Dataset entries
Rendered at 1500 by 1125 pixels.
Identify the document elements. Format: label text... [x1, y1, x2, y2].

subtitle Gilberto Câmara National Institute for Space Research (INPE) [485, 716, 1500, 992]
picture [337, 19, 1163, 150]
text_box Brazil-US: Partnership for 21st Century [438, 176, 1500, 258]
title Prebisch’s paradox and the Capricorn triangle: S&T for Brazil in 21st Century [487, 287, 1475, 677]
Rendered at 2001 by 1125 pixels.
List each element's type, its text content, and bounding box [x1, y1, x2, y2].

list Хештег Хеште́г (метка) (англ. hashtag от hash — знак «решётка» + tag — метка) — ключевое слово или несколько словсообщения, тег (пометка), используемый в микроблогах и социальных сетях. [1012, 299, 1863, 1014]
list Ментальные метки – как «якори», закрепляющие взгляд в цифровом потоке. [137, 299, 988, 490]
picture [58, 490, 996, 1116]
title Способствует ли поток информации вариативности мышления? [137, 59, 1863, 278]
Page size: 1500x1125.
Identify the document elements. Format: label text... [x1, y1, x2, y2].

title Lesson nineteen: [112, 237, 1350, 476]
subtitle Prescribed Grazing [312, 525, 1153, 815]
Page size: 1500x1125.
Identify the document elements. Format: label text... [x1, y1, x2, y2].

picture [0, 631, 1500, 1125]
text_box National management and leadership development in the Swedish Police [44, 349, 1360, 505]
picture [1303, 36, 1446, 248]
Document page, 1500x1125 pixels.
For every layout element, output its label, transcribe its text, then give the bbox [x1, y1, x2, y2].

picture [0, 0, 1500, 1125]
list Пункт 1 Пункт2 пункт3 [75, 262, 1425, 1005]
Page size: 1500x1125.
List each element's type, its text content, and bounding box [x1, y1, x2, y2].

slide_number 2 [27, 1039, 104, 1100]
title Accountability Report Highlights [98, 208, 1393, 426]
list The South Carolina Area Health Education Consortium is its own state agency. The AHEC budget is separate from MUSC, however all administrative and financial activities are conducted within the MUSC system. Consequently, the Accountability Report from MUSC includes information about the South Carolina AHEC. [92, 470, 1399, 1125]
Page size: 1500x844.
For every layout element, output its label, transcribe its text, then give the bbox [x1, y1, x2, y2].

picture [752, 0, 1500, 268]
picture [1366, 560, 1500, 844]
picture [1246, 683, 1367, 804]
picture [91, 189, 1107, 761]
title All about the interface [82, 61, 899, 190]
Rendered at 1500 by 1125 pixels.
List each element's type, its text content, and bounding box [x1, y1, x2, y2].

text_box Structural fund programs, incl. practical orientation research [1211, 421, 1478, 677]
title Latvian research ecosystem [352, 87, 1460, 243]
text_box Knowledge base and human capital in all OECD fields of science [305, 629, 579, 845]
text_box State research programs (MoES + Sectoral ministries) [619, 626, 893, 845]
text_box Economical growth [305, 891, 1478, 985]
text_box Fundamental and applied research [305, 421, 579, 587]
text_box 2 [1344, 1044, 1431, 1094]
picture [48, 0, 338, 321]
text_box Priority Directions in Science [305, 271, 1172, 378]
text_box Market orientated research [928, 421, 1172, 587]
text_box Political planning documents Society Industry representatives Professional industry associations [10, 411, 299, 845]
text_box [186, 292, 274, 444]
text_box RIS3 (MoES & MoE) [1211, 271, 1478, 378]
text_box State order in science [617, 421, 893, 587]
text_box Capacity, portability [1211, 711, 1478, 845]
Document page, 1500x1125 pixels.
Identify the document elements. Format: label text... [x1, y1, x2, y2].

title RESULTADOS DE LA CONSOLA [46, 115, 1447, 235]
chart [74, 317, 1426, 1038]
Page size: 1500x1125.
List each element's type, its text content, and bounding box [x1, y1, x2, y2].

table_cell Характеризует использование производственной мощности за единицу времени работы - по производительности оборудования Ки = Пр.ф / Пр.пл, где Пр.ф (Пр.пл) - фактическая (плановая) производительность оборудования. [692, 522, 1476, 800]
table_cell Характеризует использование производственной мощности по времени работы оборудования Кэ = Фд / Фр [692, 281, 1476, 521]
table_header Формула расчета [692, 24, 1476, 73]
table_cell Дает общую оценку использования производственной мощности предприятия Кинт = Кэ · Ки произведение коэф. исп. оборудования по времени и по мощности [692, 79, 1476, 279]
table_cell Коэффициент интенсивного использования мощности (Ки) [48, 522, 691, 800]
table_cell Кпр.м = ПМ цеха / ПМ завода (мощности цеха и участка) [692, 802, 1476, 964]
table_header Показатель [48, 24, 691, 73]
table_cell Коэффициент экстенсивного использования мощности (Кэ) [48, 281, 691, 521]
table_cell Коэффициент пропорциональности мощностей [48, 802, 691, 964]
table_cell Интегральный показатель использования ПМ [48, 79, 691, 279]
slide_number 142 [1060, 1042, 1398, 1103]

— Exercise description —
Please copy out every entry exactly, with nothing omitted.

— Solution —
Rendered at 1500 by 1125 pixels.
Identify the document elements. Format: label text... [x1, y1, x2, y2].

subtitle Gilberto Câmara National Institute for Space Research (INPE) [485, 716, 1500, 992]
picture [337, 19, 1163, 150]
text_box Brazil-US: Partnership for 21st Century [438, 176, 1500, 258]
title Prebisch’s paradox and the Capricorn triangle: S&T for Brazil in 21st Century [487, 287, 1475, 677]
Rendered at 2001 by 1125 pixels.
List each element's type, its text content, and bounding box [x1, y1, x2, y2].

list Хештег Хеште́г (метка) (англ. hashtag от hash — знак «решётка» + tag — метка) — ключевое слово или несколько словсообщения, тег (пометка), используемый в микроблогах и социальных сетях. [1012, 299, 1863, 1014]
list Ментальные метки – как «якори», закрепляющие взгляд в цифровом потоке. [137, 299, 988, 490]
picture [58, 490, 996, 1116]
title Способствует ли поток информации вариативности мышления? [137, 59, 1863, 278]
Page size: 1500x1125.
Identify the document elements. Format: label text... [x1, y1, x2, y2].

title Lesson nineteen: [112, 237, 1350, 476]
subtitle Prescribed Grazing [312, 525, 1153, 815]
Page size: 1500x1125.
Identify the document elements. Format: label text... [x1, y1, x2, y2].

picture [0, 631, 1500, 1125]
text_box National management and leadership development in the Swedish Police [44, 349, 1360, 505]
picture [1303, 36, 1446, 248]
Document page, 1500x1125 pixels.
For every layout element, output its label, transcribe its text, then give the bbox [x1, y1, x2, y2].

picture [0, 0, 1500, 1125]
list Пункт 1 Пункт2 пункт3 [75, 262, 1425, 1005]
Page size: 1500x1125.
List each element's type, its text content, and bounding box [x1, y1, x2, y2].

slide_number 2 [27, 1039, 104, 1100]
title Accountability Report Highlights [98, 208, 1393, 426]
list The South Carolina Area Health Education Consortium is its own state agency. The AHEC budget is separate from MUSC, however all administrative and financial activities are conducted within the MUSC system. Consequently, the Accountability Report from MUSC includes information about the South Carolina AHEC. [92, 470, 1399, 1125]
Page size: 1500x844.
For every layout element, output its label, transcribe its text, then give the bbox [x1, y1, x2, y2].

picture [752, 0, 1500, 268]
picture [1366, 560, 1500, 844]
picture [1246, 683, 1367, 804]
picture [91, 189, 1107, 761]
title All about the interface [82, 61, 899, 190]
Rendered at 1500 by 1125 pixels.
List each element's type, its text content, and bounding box [x1, y1, x2, y2].

text_box Structural fund programs, incl. practical orientation research [1211, 421, 1478, 677]
title Latvian research ecosystem [352, 87, 1460, 243]
text_box Knowledge base and human capital in all OECD fields of science [305, 629, 579, 845]
text_box State research programs (MoES + Sectoral ministries) [619, 626, 893, 845]
text_box Economical growth [305, 891, 1478, 985]
text_box Fundamental and applied research [305, 421, 579, 587]
text_box 2 [1344, 1044, 1431, 1094]
picture [48, 0, 338, 321]
text_box Priority Directions in Science [305, 271, 1172, 378]
text_box Market orientated research [928, 421, 1172, 587]
text_box Political planning documents Society Industry representatives Professional industry associations [10, 411, 299, 845]
text_box [186, 292, 274, 444]
text_box RIS3 (MoES & MoE) [1211, 271, 1478, 378]
text_box State order in science [617, 421, 893, 587]
text_box Capacity, portability [1211, 711, 1478, 845]
Document page, 1500x1125 pixels.
Identify the document elements. Format: label text... [x1, y1, x2, y2].

title RESULTADOS DE LA CONSOLA [46, 115, 1447, 235]
chart [74, 317, 1426, 1038]
Page size: 1500x1125.
List each element's type, its text content, and bounding box [x1, y1, x2, y2].

table_cell Характеризует использование производственной мощности за единицу времени работы - по производительности оборудования Ки = Пр.ф / Пр.пл, где Пр.ф (Пр.пл) - фактическая (плановая) производительность оборудования. [692, 522, 1476, 800]
table_cell Характеризует использование производственной мощности по времени работы оборудования Кэ = Фд / Фр [692, 281, 1476, 521]
table_header Формула расчета [692, 24, 1476, 73]
table_cell Дает общую оценку использования производственной мощности предприятия Кинт = Кэ · Ки произведение коэф. исп. оборудования по времени и по мощности [692, 79, 1476, 279]
table_cell Коэффициент интенсивного использования мощности (Ки) [48, 522, 691, 800]
table_cell Кпр.м = ПМ цеха / ПМ завода (мощности цеха и участка) [692, 802, 1476, 964]
table_header Показатель [48, 24, 691, 73]
table_cell Коэффициент экстенсивного использования мощности (Кэ) [48, 281, 691, 521]
table_cell Коэффициент пропорциональности мощностей [48, 802, 691, 964]
table_cell Интегральный показатель использования ПМ [48, 79, 691, 279]
slide_number 142 [1060, 1042, 1398, 1103]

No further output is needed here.